**INSTRUCTIONS TO FOLLOW**
The text below discusses testing services that use a database. List every example it gives of a change B might make to the database.

**TEXT FOR ANALYSIS**
══════════════════════════════

Are you trying to test the A–B interaction or the A–B–DB interaction? If you only want to test the A–B subsystem and the B service is some kind of abstraction over the database where no other service is assumed to write to the DB, then you should not access the DB even for your tests.

The most important problem is that B is no longer free to change the database without also updating your A–B integration tests: renaming tables, adding columns, changing the DB technology, etc.

The simplest way to test A–B in isolation is to launch a separate A and B instance only for the test. The DB is effectively a part of B, so you also want to start with a fresh database. It is sometimes feasible to create a new database per test which would be ideal. E.g. creating a new SQLite database is super simple. If setting up a DB is more involved, you can keep a DB around for integration tests that will be reset before each test.

Integration tests are different from unit tests. In unit tests, you want to perform every test in isolation. This is not feasible for integration tests because initialization of the environment is often very involved and time-consuming. It is often best to organize your individual test cases into test suites, where each test case depends on the results of the previous test. The environment is only initialized at the beginning of each test suite. In exchange for faster tests you pay with less useful test results: if an early test case in a test suite fails, the remaining tests can't be run.

One simple way to add integration tests to an existing system is to record real-world interactions, then replay them for the test. E.g. I once wrote a tool that could parse the log output of a system: to create a new testcase I would copy the input & output from the logfile, anonymize the data, and save it to files testname.in.txt and testname.out.txt. The test runner would then go through a directory full of these files, replay the input, and diff the result with the expected output. However, you do have to take care to select representative test cases. Repeating similar tests is a waste of time.

══════════════════════════════

**DATASET CONTENT**
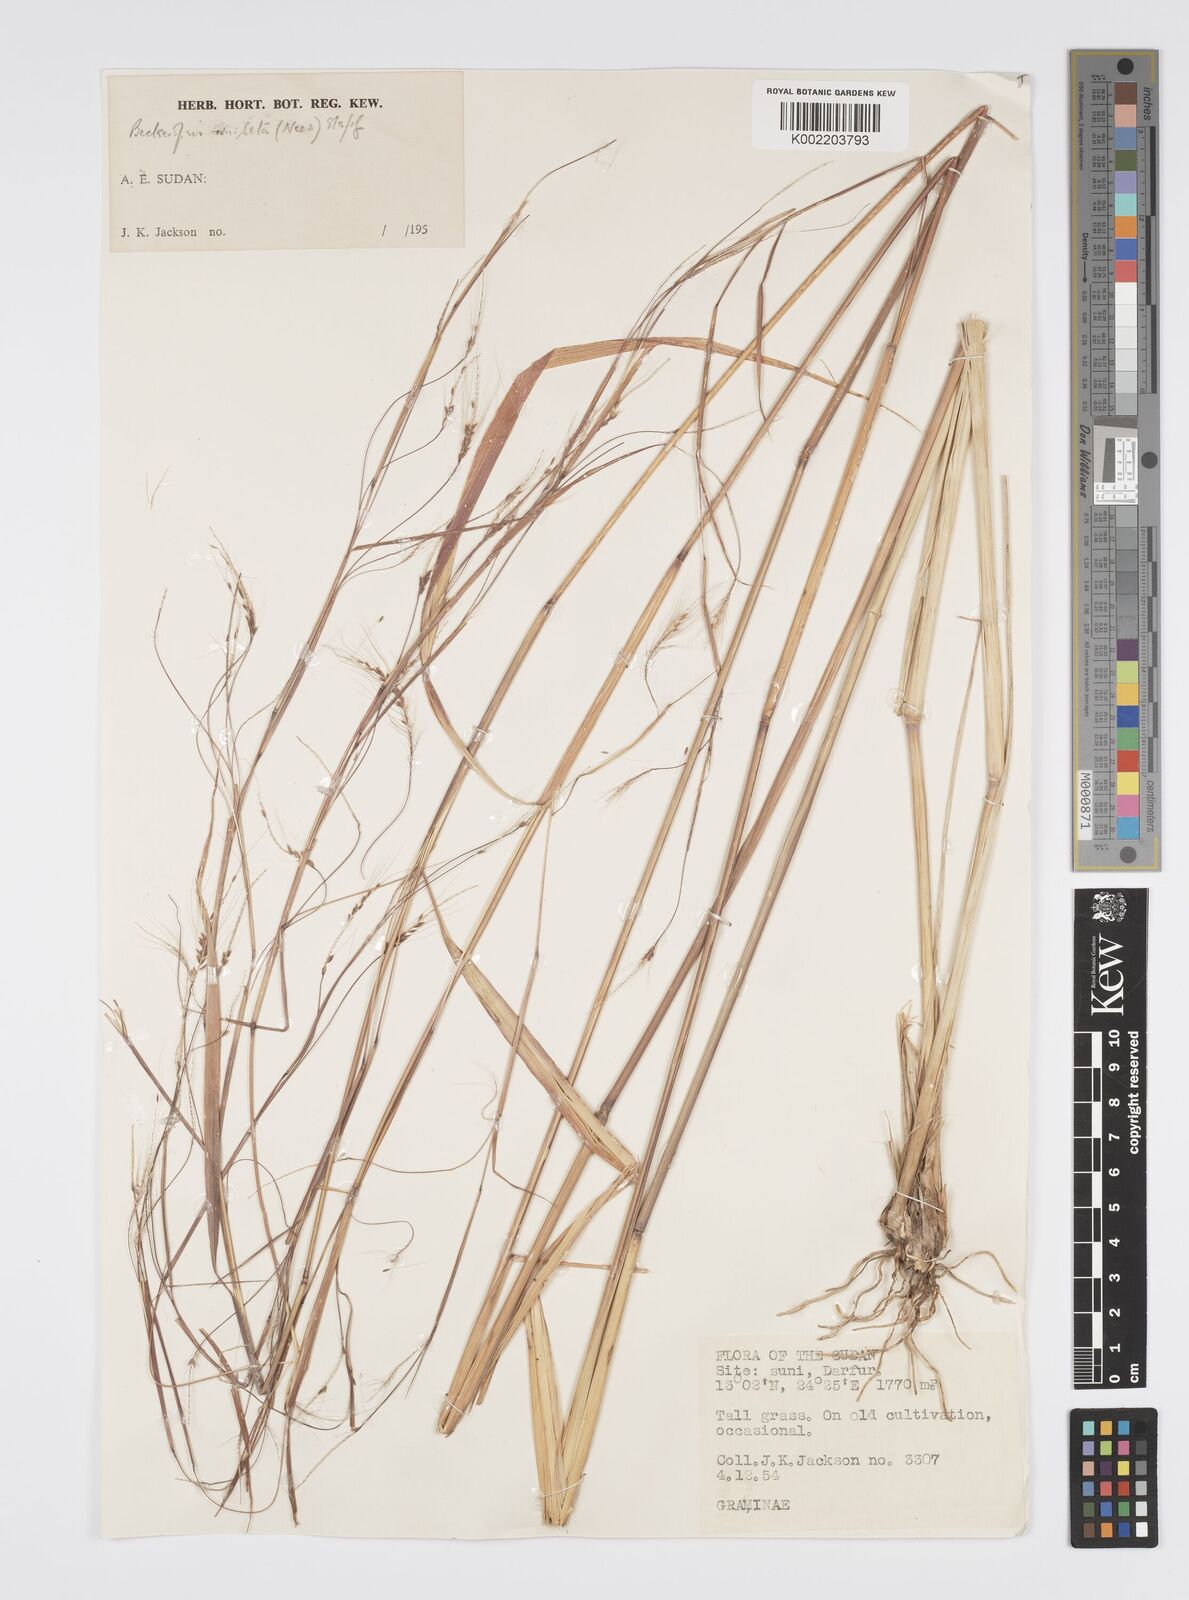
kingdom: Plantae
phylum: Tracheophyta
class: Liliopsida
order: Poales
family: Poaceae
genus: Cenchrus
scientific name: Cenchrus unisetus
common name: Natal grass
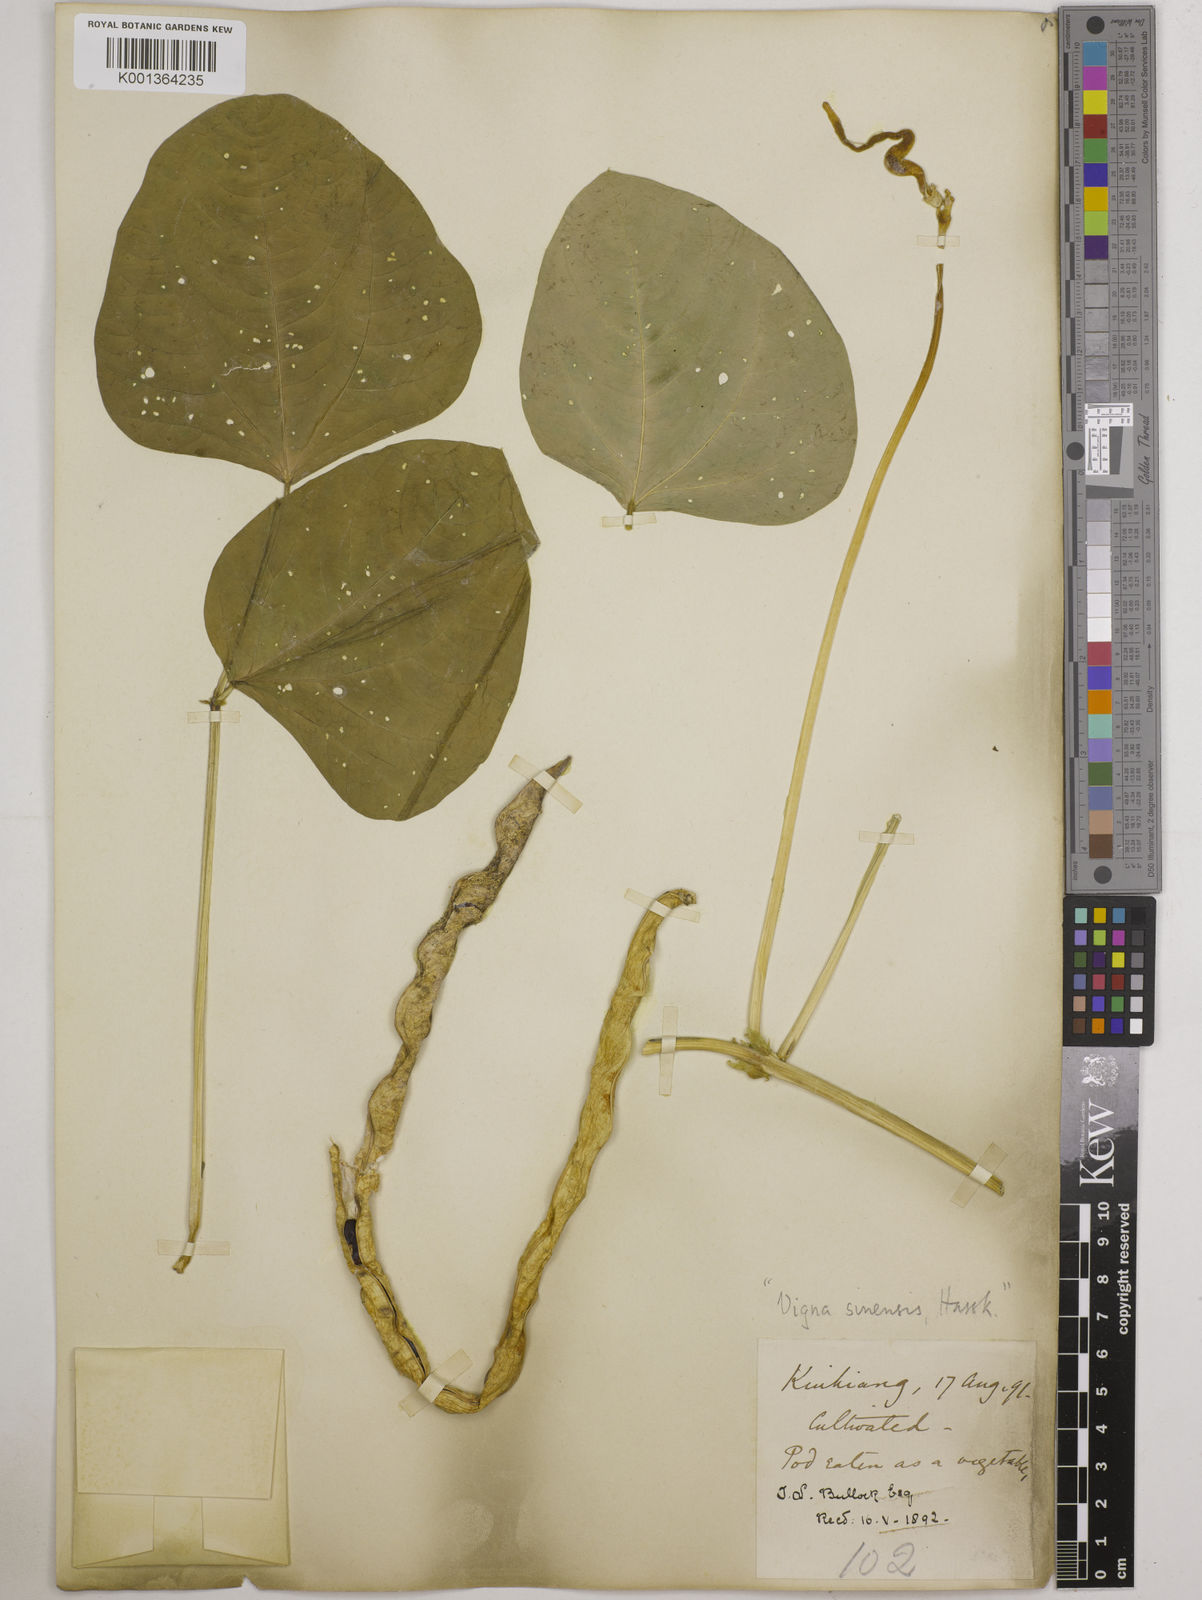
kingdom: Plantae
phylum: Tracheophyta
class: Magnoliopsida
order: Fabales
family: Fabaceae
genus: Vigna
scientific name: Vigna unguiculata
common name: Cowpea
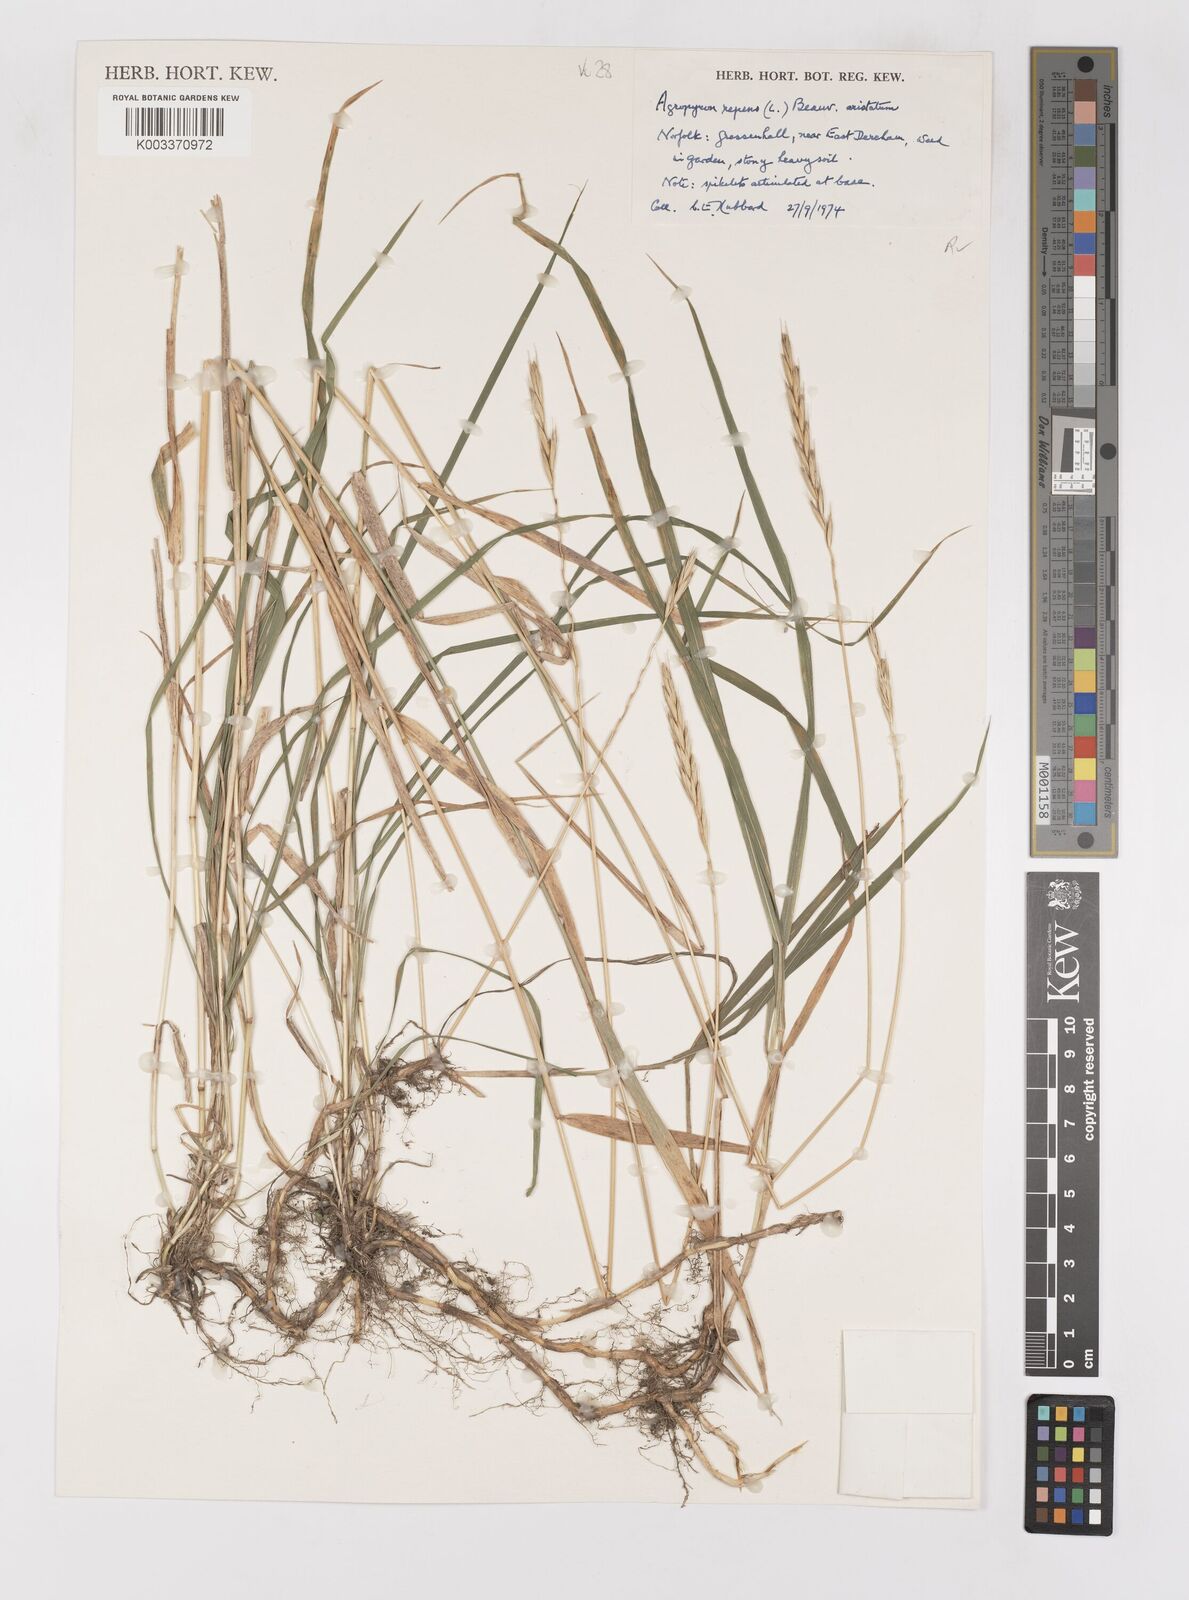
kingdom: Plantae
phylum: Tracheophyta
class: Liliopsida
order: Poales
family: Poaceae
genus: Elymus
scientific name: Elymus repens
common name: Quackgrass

══════════════════════════════

**PROBLEM SOLUTION**
- renaming tables
- adding columns
- changing the DB technology